A decade or even a year before AlphaGo, most people would have said an AI capable of playing Go at superhuman levels was intelligent.
Intelligence is a mystery. As soon as we can build a rational system that demonstrates a particular kind of intelligence, the mystery and perception of intelligence is lost.
I disagree on a philosophical level. Intelligence has always been—and always will be—a moving target. As soon as we discover something that we previously thought was unique to humans, we redefine what intelligence is to exclude that trait.
Previously using tools was a sign of intelligence until we discovered that other animals (even insects) do that. Then it was required that you had to make tools, until Jane Goodall showed us that other apes do that. Until AlphaGo we had this idea of particular games, always upping the size of the decision tree. And now it looks like we are in a crisis and just have this vaguely defined general intelligence, a term with quite a racist history, that nobody actually knows what means.

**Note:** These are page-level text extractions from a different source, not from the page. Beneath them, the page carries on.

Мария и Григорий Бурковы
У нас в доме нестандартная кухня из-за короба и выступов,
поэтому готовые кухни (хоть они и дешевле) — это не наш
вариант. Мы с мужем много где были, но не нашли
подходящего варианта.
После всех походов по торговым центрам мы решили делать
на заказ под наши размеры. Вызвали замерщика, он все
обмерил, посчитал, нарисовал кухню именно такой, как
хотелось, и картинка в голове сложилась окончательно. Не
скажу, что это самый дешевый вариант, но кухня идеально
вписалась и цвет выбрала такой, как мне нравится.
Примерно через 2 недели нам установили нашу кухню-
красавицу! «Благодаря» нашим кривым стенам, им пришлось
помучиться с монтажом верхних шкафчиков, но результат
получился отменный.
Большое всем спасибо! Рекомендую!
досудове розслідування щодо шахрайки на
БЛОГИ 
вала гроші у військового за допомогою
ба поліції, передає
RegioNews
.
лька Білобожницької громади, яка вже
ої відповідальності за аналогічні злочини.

Me personally am of the opinion that we need to ditch the word intelligence in science and technology (it can remain in philosophy). It has all the same problems of a grand unifying theory in cosmology, and a whole host of more (see Stephen Jay Gould to discover those).

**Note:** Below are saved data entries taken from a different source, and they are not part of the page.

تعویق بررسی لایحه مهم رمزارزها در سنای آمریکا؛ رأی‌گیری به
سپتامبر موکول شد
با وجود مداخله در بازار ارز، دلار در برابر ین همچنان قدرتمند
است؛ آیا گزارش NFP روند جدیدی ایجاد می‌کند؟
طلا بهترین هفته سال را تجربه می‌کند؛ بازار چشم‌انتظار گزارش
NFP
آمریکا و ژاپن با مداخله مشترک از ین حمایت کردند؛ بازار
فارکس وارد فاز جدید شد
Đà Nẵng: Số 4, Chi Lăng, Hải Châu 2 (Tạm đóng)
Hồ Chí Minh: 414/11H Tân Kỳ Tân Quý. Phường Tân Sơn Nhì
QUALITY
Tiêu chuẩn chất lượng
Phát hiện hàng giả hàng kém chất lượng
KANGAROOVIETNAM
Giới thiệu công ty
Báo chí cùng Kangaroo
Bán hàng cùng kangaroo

Calling it a mystery is being optimistic, rather, I would call it a misdirection.
That's because we use the question "Who can solve this task?" to estimate difficulty, and we assume a priori that computer solvable tasks don't require much intelligence.
Per Moravec, it's tended to be the opposite. The tendency to assume that excellence in chess - a game machines play by lookup table - is a sign of extreme intelligence because people aren't particularly good calculators and most of them haven't memorised many openings, but walking around interacting with an environment and forming goals as a result is something any dumb animal can do.
> A decade or even a year before AlphaGo, most people would have said an AI capable of playing Go at superhuman levels was intelligent.
Citation needed. We had machines playing other games at better-than-grandmaster level by that point. People talked about AI's struggles to play another perfect information game with very simple rules because it couldn't brute force parse every single permutation as an indication of how limited it was, not an indication that true intelligence was pruning search trees.